Unmanagable negative contrastgreenspun.com : LUSENET : Large format photography : One Thread
I have just bought an Omega D2V and am trying to make my first prints from 4x5 negs. I have exposed the neg placing the shadows on Zone II and the main element of interest on Zone V. Highlights fell on Zone IX. This would seem to call for normal development.
However, when I develop the negs (Ilford Delta 100) in both HC111 (dilution B, 6 minutes) and D76 (stock, 9 minutes) which according to Ilford is the recommended times for normal development at 68F, I get negs that are so contrasty I cannot print them on Ilfospeed grade 2.
I don't want to move to grade 1 as I am trying to get the development times sorted for grade 2 paper. With D76 I have tried cutting development time to 3 1/2 minutes which helps but I am worried that in doing so, I am loosing shadow detail.
Any thoughts or suggestions?
-- Simon Rodan (firstname.lastname@example.org), February 20, 2001
Given the subject range you mention, I am not surprised, as I would go with something like N-2 for this range. With Delta 100 for N-2, try an EI of 50 - 64, and Rodinal 1:50 for 7 - 9 minutes.
-- fw (email@example.com), February 20, 2001.
I would suggest placing the darkest areas of the scene in which you want to see distinct textural print detail in Zone III. After setting your lens accordingly, I would then use a second reading of the lightest area of the scene in which you want to render distinct textural detail, to determine development. If it falls in Zone VII, Normal. If it falls in Zone VIII, N-1. In IX, N-2. This will result in a flatter negative than you currently have and will print easily for you. I would highly recommend that you consider using Ilford Multigrade IV paper. You can adjust your contrast with each negative and "rescue" the occassional goof without investing in boxes of every grade. Going this route will require some exposure compensation under the enlarger if using contrast filters. I've been using an Aristo VCL 4500 light source on my enlarger for the last three years and this dual grid system has eliminated the need for doing this. Good luck.

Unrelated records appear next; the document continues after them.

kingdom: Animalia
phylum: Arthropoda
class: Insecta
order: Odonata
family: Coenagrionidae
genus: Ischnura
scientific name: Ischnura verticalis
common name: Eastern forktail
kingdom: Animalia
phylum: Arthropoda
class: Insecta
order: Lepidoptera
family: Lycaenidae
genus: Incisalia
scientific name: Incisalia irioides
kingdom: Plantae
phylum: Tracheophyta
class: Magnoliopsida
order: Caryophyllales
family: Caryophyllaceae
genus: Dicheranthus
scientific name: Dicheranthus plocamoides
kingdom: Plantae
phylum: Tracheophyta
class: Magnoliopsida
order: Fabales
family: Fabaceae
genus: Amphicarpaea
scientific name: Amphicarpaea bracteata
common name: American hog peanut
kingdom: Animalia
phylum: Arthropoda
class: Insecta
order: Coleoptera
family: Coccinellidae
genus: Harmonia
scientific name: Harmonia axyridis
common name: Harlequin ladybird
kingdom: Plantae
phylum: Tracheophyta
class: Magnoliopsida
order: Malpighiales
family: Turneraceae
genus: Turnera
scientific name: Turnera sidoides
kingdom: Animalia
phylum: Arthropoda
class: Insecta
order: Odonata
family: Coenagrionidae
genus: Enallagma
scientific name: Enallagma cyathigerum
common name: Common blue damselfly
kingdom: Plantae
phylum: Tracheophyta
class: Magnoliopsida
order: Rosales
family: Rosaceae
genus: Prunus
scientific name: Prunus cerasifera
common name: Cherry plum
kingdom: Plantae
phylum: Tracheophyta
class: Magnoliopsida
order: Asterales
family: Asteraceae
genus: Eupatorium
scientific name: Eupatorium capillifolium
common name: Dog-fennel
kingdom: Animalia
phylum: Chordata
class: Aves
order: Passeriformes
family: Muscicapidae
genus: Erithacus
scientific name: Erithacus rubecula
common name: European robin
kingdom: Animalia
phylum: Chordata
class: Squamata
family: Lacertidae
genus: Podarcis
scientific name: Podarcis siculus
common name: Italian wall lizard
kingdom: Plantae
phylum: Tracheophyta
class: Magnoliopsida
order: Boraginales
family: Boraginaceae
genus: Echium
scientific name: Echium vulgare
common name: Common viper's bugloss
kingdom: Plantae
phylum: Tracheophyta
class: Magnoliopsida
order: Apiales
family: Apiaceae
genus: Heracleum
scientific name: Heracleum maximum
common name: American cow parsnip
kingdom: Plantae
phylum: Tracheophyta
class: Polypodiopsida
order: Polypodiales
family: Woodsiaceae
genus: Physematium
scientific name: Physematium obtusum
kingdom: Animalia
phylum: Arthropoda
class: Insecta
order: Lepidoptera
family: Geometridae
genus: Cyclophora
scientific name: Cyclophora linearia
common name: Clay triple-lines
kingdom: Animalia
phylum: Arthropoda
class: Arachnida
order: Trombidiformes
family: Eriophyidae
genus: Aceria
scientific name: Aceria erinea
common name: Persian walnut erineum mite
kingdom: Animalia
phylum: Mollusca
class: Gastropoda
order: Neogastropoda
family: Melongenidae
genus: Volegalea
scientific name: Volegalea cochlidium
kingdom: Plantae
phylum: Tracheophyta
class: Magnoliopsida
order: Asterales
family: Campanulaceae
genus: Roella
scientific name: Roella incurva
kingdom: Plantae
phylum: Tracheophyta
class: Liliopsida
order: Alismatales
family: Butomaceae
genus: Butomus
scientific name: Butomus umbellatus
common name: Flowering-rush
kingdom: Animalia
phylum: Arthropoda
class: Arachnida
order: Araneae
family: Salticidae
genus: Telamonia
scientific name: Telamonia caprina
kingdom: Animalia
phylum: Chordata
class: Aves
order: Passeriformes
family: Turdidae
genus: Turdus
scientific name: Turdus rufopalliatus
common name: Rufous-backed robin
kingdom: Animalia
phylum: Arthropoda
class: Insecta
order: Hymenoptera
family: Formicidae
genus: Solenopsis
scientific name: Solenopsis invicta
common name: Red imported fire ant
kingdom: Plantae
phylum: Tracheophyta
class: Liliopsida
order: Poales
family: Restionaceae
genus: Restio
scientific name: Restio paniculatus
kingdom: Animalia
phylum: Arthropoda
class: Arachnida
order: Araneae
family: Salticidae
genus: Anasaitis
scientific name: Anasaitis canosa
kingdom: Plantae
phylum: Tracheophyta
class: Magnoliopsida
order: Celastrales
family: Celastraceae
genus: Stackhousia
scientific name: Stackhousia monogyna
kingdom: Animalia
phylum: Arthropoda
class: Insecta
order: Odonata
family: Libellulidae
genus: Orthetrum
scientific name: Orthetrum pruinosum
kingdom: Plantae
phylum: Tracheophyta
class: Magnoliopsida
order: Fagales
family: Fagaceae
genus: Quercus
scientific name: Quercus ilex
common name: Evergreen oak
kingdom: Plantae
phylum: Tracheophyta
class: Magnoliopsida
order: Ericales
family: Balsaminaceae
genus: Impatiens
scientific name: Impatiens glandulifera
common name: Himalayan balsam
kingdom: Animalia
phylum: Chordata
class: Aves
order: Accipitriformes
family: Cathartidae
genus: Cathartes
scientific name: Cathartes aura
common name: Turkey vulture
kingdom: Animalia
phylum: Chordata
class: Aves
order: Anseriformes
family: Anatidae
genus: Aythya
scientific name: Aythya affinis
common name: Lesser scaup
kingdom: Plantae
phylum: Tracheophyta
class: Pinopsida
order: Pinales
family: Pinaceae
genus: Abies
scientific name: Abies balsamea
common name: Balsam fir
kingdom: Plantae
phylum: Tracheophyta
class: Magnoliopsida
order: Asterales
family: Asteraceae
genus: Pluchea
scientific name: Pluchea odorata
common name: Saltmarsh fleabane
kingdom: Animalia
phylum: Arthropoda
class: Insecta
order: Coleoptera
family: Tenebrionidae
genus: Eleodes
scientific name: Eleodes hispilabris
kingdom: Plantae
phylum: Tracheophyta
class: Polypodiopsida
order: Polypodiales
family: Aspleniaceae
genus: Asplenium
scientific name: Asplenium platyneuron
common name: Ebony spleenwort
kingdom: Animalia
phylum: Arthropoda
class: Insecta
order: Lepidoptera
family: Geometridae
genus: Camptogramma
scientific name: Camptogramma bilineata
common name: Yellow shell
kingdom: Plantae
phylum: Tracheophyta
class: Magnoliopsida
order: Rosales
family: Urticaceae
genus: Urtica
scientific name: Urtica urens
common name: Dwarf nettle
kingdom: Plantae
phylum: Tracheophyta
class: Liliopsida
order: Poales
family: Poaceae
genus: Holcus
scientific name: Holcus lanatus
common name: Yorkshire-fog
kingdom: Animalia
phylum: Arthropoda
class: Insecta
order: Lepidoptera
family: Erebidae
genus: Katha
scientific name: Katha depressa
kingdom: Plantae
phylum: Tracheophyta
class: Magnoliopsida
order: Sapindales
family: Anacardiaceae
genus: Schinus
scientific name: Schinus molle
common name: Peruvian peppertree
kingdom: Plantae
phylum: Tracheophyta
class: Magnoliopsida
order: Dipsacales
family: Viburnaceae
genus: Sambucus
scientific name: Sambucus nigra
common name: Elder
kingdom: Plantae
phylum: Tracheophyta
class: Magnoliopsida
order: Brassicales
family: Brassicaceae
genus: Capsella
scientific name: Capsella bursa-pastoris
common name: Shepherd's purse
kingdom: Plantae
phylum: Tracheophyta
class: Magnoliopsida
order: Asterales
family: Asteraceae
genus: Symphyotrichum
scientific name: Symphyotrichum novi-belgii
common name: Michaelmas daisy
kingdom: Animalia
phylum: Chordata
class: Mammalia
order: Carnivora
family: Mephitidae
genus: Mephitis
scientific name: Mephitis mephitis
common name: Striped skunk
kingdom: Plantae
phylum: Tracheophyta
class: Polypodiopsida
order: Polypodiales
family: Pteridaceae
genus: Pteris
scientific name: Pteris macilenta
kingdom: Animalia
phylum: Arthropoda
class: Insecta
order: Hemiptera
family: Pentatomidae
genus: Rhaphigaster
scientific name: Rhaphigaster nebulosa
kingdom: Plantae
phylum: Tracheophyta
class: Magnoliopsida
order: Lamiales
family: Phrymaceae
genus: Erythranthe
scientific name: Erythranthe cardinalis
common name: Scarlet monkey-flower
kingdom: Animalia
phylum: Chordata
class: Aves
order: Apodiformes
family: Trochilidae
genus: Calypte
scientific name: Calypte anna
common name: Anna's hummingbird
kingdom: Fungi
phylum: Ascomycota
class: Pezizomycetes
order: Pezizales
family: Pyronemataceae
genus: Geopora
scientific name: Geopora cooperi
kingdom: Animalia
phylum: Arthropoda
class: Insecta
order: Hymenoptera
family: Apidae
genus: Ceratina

-- Robert A. Zeichner (firstname.lastname@example.org), February 20, 2001.
Typically, the manufacturer recommended times are going to result in negatives that are too contrasty. Regardless of the manufacturer. This may be to achieve the contrast that is defined in the ISO standard at which the film speed is measured. This contrast is usually too much for most subjects. Cutting down development to achieve a more useful contrast (Contrast index, gamma, or however you want to measure it) also tends to lower the speed of the film. This is why photographers (LF, in particular) rate the film at a lower speed than the ISO rating.
I didn't completely understand the need for down-rating the speed until reading Beyond the Zone System. It explains all of this. Get it. Read it. Make a mess of it like I did.
-- John H. Henderson (email@example.com), February 20, 2001.
To give yourself a longer developer time, finer grain use D76 1:1. As others have stated, manufacturer times are a bit hot. There is a good web site: www.digitaltruth.com for times of most developers but testing is always a good thing to take in consideration your water (hard or soft) and other variables. This is why alot of people use distilled water...
-- Scott Walton (firstname.lastname@example.org), February 20, 2001.
Ilford's development recommendations are obviously too much for your SBR, enlarger and paper.
I'd suggest just using D-76 1:1 for the same time or, if that doesn't work, just go to 1:2 or 1:3.
-- John Hicks (email@example.com), February 20, 2001.
Is the D2V a condensor enlarger? Apparently Kodak's development recommendations are based on a diffusion light source which can handle higher contrast negatives. Why the hell they don't say that in the fine print is a mystery; maybe to encourage us to experiment with the materials as much as possible. I too would suggest D-76 1:1 to get longer, more repeatable times and start by reducing development time by 20% or so if you print by condensor.
-- Steve Singleton (firstname.lastname@example.org), February 20, 2001.
Kodak does state in at least some of their info sheets that the development times are for diffusion enlargers and times should be reduced for condenser enlargers. I don't know about every BW film they make, but the sheets for TXP Professional state this. I agree with Steve that about a 20% reduction in time is a good starting place. For condenser enlargers, increase the exposure and decrease development. Think about getting a cold light head for that great old Omega and forget about highlights blocking up.
-- Doug Paramore (email@example.com), February 20, 2001.
I'd agree... i'd leave the d76 time and temp where it is and cut it 1:1... see where that gets ya... if it is a condensor D2 like mine know also that in a condensor, Ilfospeed g2 looks like a g3 paper... or I should say, it does in mine. Same goes for kbrome g2... also, in mine. Some g2 papers are less contrasty so keep lookin' or cut your paper dev with some Selectol soft or other low contrast dev if you're committed to that paper. Tweak it from all directions if you know how... you'll soon find a combo that works.